OK, this may be one of the most common things one has to learn about taking barrel pins or any small pin out of guns. You DON'T want just one punch, but you HAVE to have two punches. Both have to be right at or preferably slightly smaller diameter than the pin. One is the full length punch needed to drive the pin all or most of the way out. The second one has a SHORT length of the size punch you need and is commonly known as a "starter punch." A starter punch is REALLY needed when the pins were filed flush with the stock and are curved on the ends.
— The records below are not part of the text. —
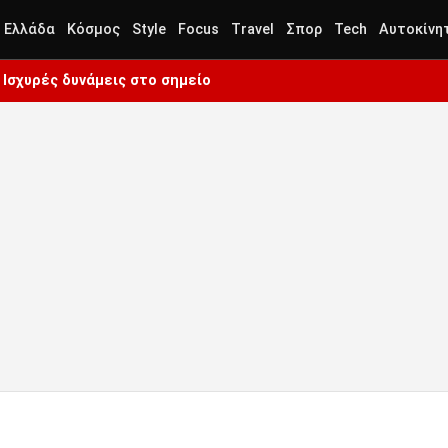
Ελλάδα
Κόσμος
Style
Focus
Travel
Σπορ
Tech
Αυτοκίνη
Ισχυρές δυνάμεις στο σημείο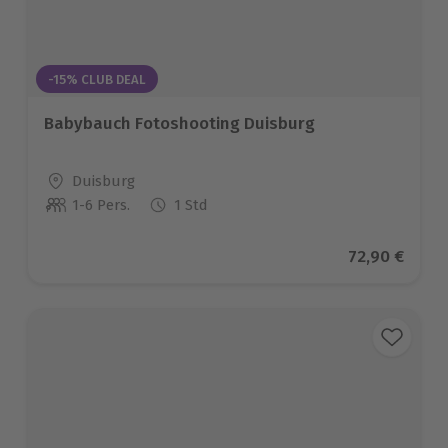
-15% CLUB DEAL
Babybauch Fotoshooting Duisburg
Standort
Duisburg
1-6 Pers.
1 Std
Anzahl der Teilnehmer
Aktueller Pr
72,90 €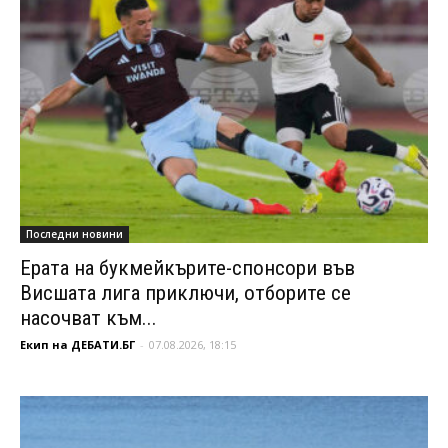
Последни новини
Ерата на букмейкърите-спонсори във
Висшата лига приключи, отборите се
насочват към...
Екип на ДЕБАТИ.БГ
-
07.08.2026, 18:15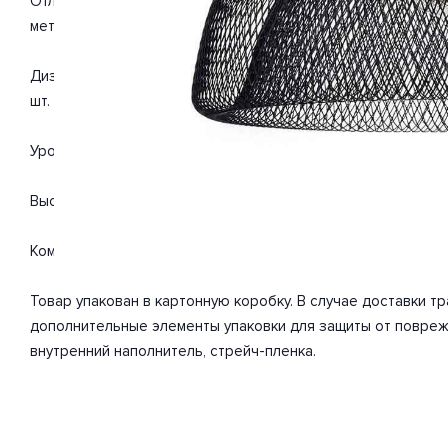
Отлично подойдет для такого типа помещений, как прихожа
металл. С учетом технических характеристик мощности хва
Дизайн и форма плафона конус. Направление плафонов вниз
шт. Мощность одной лампы составляет 40 Вт. Общая мощно
Уровень защищенности от влаги и пыли IP20. Расширенная г
Высота 600 мм. Диаметр 400 мм. Вес товара 2.8 кг.
Комплектация: Подвес. Инструкция по сборке/использован
Товар упакован в картонную коробку. В случае доставки 
дополнительные элементы упаковки для защиты от повреж
внутренний наполнитель, стрейч-пленка.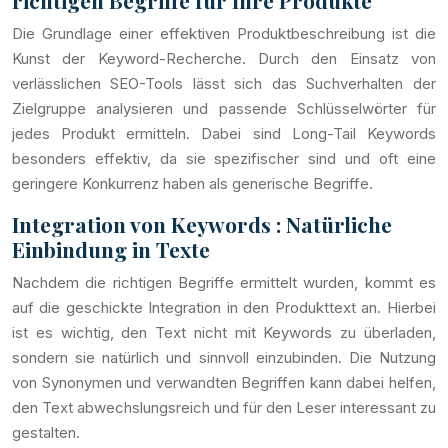
richtigen Begriffe für Ihre Produkte
Die Grundlage einer effektiven Produktbeschreibung ist die
Kunst der Keyword-Recherche. Durch den Einsatz von
verlässlichen SEO-Tools lässt sich das Suchverhalten der
Zielgruppe analysieren und passende Schlüsselwörter für
jedes Produkt ermitteln. Dabei sind Long-Tail Keywords
besonders effektiv, da sie spezifischer sind und oft eine
geringere Konkurrenz haben als generische Begriffe.
Integration von Keywords : Natürliche
Einbindung in Texte
Nachdem die richtigen Begriffe ermittelt wurden, kommt es
auf die geschickte Integration in den Produkttext an. Hierbei
ist es wichtig, den Text nicht mit Keywords zu überladen,
sondern sie natürlich und sinnvoll einzubinden. Die Nutzung
von Synonymen und verwandten Begriffen kann dabei helfen,
den Text abwechslungsreich und für den Leser interessant zu
gestalten.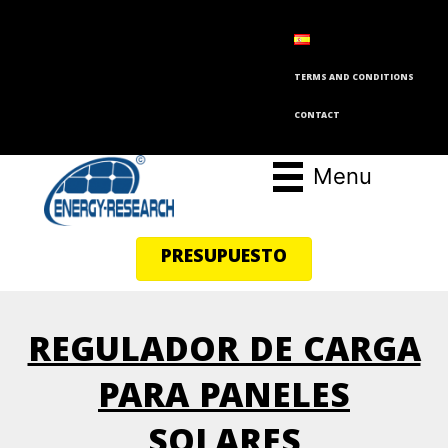
TERMS AND CONDITIONS
CONTACT
Menu
PRESUPUESTO
REGULADOR DE CARGA
PARA PANELES
SOLARES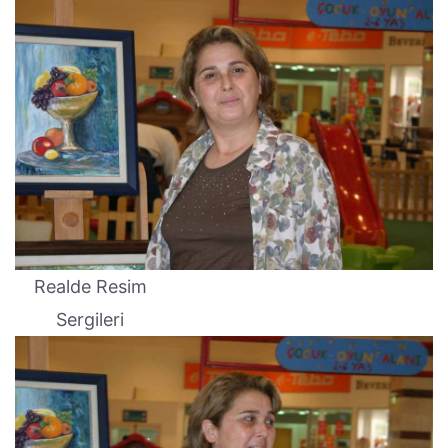
Realde Resim
Sergileri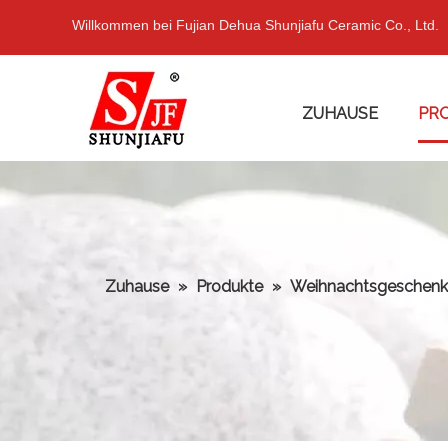
Willkommen bei Fujian Dehua Shunjiafu Ceramic Co., Ltd.
ZUHAUSE
PR
Zuhause
»
Produkte
»
Weihnachtsgeschenk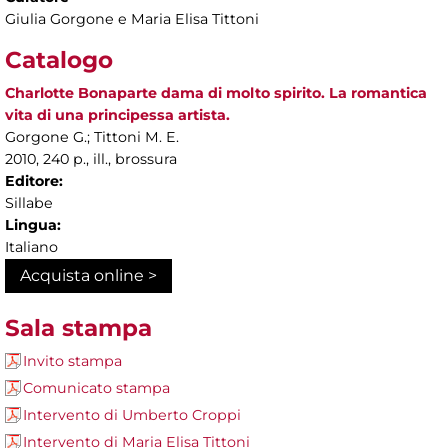
Giulia Gorgone e Maria Elisa Tittoni
Catalogo
Charlotte Bonaparte dama di molto spirito. La romantica
vita di una principessa artista.
Gorgone G.; Tittoni M. E.
2010, 240 p., ill., brossura
Editore:
Sillabe
Lingua:
Italiano
Acquista online >
Sala stampa
Invito stampa
Comunicato stampa
Intervento di Umberto Croppi
Intervento di Maria Elisa Tittoni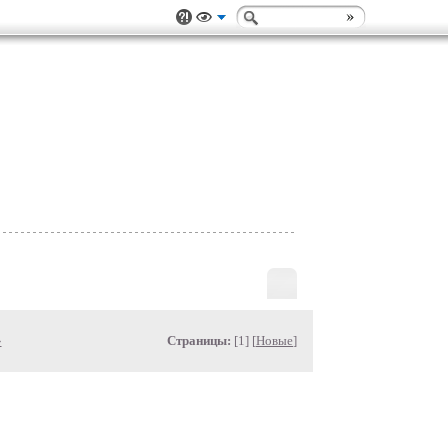
»
Страницы:
[1] [
Новые
]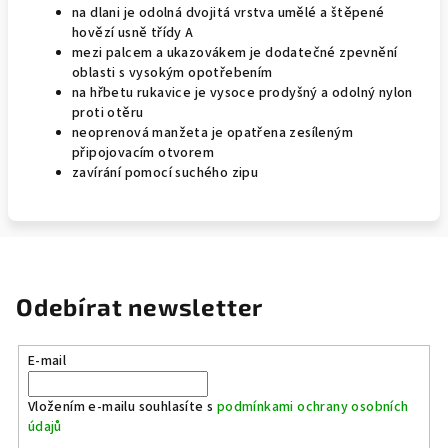
na dlani je odolná dvojitá vrstva umělé a štěpené
hovězí usně třídy A
mezi palcem a ukazovákem je dodatečné zpevnění
oblasti s vysokým opotřebením
na hřbetu rukavice je vysoce prodyšný a odolný nylon
proti otěru
neoprenová manžeta je opatřena zesíleným
připojovacím otvorem
zavírání pomocí suchého zipu
Odebírat newsletter
E-mail
Vložením e-mailu souhlasíte s
podmínkami ochrany osobních
údajů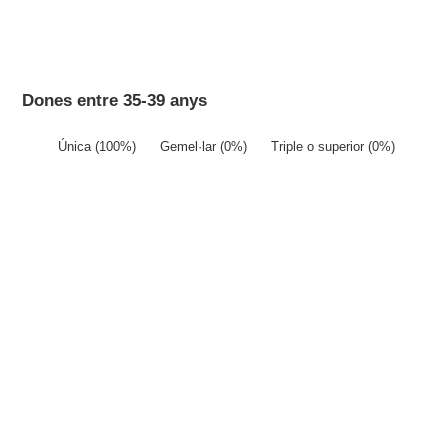
Dones entre 35-39 anys
Única (100%)
Gemel·lar (0%)
Triple o superior (0%)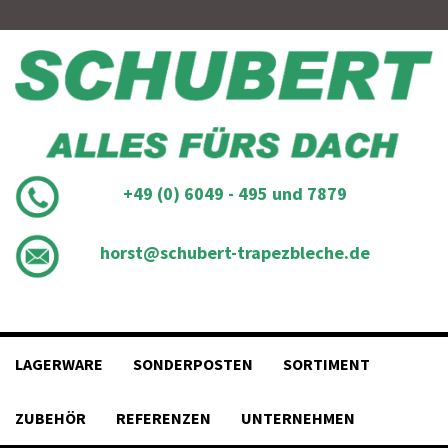
Skip
to
content
+49 (0) 6049 - 495 und 7879
horst@schubert-trapezbleche.de
LAGERWARE
SONDERPOSTEN
SORTIMENT
ZUBEHÖR
REFERENZEN
UNTERNEHMEN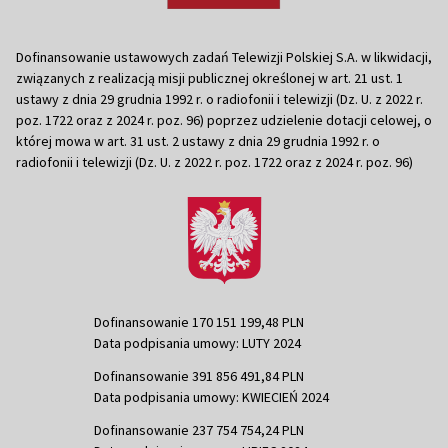
Dofinansowanie ustawowych zadań Telewizji Polskiej S.A. w likwidacji,
związanych z realizacją misji publicznej określonej w art. 21 ust. 1
ustawy z dnia 29 grudnia 1992 r. o radiofonii i telewizji (Dz. U. z 2022 r.
poz. 1722 oraz z 2024 r. poz. 96) poprzez udzielenie dotacji celowej, o
której mowa w art. 31 ust. 2 ustawy z dnia 29 grudnia 1992 r. o
radiofonii i telewizji (Dz. U. z 2022 r. poz. 1722 oraz z 2024 r. poz. 96)
Dofinansowanie 170 151 199,48 PLN
Data podpisania umowy: LUTY 2024
Dofinansowanie 391 856 491,84 PLN
Data podpisania umowy: KWIECIEŃ 2024
Dofinansowanie 237 754 754,24 PLN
The Starter Punch is the key to get the pin moving. With the length of the pin punch very short to no more than 1/4" or 3/8" at most, the pin section will not bend/flex/break and will allow more force to break the initial mechanical bond when you first begin to drive the pin out. (After you get the pin moving, you use the longer length punch.) You can make an excellent starting punch out of an old Nail Set that is the correct size for the pin you want to drive out. Also, you can take a full length pin punch and cut it short by using a Dremel Cut Off Disc. Make sure the outer edge of the punch is slightly rounded or chamfered, so you don't have a sharp edge.
MANY muzzleloading, both original and repro, had their barrel pins filed flush with the curved surface of the fore end. This did not matter because most people never took/take the barrels out of the stock and the pins filed flush were "esthetically pleasing." If you run into this, you sometimes have to go to an even smaller starter punch to get the pin moving and so the punch doesn't skip off the pin and mar/damage the wood around it. Fortunately some builders today are using slightly shorter pins that are square and perpendicular to the body of the pin to make it MUCH easier to start the pin moving. There will be a little curved open space over the pin holes and that can be filled in with beeswax or one of those coloured crayon type wood filler sticks.
BTW, I ran into those curved ended pins on EVERY Brown Bess I worked on. I deliberately shortened the pins a tiny bit so the ends were square/perpendicular to the length of the pin, then filled the open space with beeswax JUST as so many original gunsmiths did. That makes it easier for the NEXT guy to get the barrel pins out, even if I never took the barrel out of the gun again.
Dry firing a flint lock with a wood flint 5 to 10 times a day will not hurt the lock at all, but it WILL make you a better shot!